== WHAT YOU HAVE TO DO ==
All records below must be retyped exactly.

== EXERCISE MATERIALS ==
/---

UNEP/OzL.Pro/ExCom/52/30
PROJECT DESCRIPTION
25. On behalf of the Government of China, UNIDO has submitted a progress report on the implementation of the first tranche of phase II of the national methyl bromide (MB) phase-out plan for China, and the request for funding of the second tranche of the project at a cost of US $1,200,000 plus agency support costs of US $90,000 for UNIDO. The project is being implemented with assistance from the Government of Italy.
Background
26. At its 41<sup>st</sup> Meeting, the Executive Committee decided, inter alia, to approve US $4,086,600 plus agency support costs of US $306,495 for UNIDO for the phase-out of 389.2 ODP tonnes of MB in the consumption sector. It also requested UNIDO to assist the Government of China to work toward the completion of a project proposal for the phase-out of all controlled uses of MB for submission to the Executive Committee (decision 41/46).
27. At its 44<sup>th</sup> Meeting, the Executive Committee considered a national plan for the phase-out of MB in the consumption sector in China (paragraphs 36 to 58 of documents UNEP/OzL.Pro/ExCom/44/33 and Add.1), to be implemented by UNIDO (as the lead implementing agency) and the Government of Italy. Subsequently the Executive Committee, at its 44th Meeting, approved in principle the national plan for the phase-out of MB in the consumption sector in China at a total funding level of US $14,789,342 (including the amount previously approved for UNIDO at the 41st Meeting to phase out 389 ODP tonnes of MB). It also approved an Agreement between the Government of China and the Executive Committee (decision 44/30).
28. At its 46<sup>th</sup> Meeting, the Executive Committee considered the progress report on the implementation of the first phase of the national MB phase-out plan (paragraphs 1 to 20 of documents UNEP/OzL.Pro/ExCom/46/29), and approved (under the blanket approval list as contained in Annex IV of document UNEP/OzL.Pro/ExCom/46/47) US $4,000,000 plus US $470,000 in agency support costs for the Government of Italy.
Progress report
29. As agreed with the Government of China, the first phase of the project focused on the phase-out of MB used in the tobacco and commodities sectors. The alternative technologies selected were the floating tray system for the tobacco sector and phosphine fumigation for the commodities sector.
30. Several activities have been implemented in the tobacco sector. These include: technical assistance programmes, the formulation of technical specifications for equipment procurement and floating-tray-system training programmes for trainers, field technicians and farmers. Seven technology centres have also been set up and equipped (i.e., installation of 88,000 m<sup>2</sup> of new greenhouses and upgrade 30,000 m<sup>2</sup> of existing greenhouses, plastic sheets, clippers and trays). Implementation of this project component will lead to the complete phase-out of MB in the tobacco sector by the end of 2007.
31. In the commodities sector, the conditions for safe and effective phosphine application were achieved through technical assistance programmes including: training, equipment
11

\---

== ANSWER SECTION ==
UNEP/OzL.Pro/ExCom/52/30
PROJECT DESCRIPTION
25. On behalf of the Government of China, UNIDO has submitted a progress report on the implementation of the first tranche of phase II of the national methyl bromide (MB) phase-out plan for China, and the request for funding of the second tranche of the project at a cost of US $1,200,000 plus agency support costs of US $90,000 for UNIDO. The project is being implemented with assistance from the Government of Italy.
Background
26. At its 41<sup>st</sup> Meeting, the Executive Committee decided, inter alia, to approve US $4,086,600 plus agency support costs of US $306,495 for UNIDO for the phase-out of 389.2 ODP tonnes of MB in the consumption sector. It also requested UNIDO to assist the Government of China to work toward the completion of a project proposal for the phase-out of all controlled uses of MB for submission to the Executive Committee (decision 41/46).
27. At its 44<sup>th</sup> Meeting, the Executive Committee considered a national plan for the phase-out of MB in the consumption sector in China (paragraphs 36 to 58 of documents UNEP/OzL.Pro/ExCom/44/33 and Add.1), to be implemented by UNIDO (as the lead implementing agency) and the Government of Italy. Subsequently the Executive Committee, at its 44th Meeting, approved in principle the national plan for the phase-out of MB in the consumption sector in China at a total funding level of US $14,789,342 (including the amount previously approved for UNIDO at the 41st Meeting to phase out 389 ODP tonnes of MB). It also approved an Agreement between the Government of China and the Executive Committee (decision 44/30).
28. At its 46<sup>th</sup> Meeting, the Executive Committee considered the progress report on the implementation of the first phase of the national MB phase-out plan (paragraphs 1 to 20 of documents UNEP/OzL.Pro/ExCom/46/29), and approved (under the blanket approval list as contained in Annex IV of document UNEP/OzL.Pro/ExCom/46/47) US $4,000,000 plus US $470,000 in agency support costs for the Government of Italy.
Progress report
29. As agreed with the Government of China, the first phase of the project focused on the phase-out of MB used in the tobacco and commodities sectors. The alternative technologies selected were the floating tray system for the tobacco sector and phosphine fumigation for the commodities sector.
30. Several activities have been implemented in the tobacco sector. These include: technical assistance programmes, the formulation of technical specifications for equipment procurement and floating-tray-system training programmes for trainers, field technicians and farmers. Seven technology centres have also been set up and equipped (i.e., installation of 88,000 m<sup>2</sup> of new greenhouses and upgrade 30,000 m<sup>2</sup> of existing greenhouses, plastic sheets, clippers and trays). Implementation of this project component will lead to the complete phase-out of MB in the tobacco sector by the end of 2007.
31. In the commodities sector, the conditions for safe and effective phosphine application were achieved through technical assistance programmes including: training, equipment
11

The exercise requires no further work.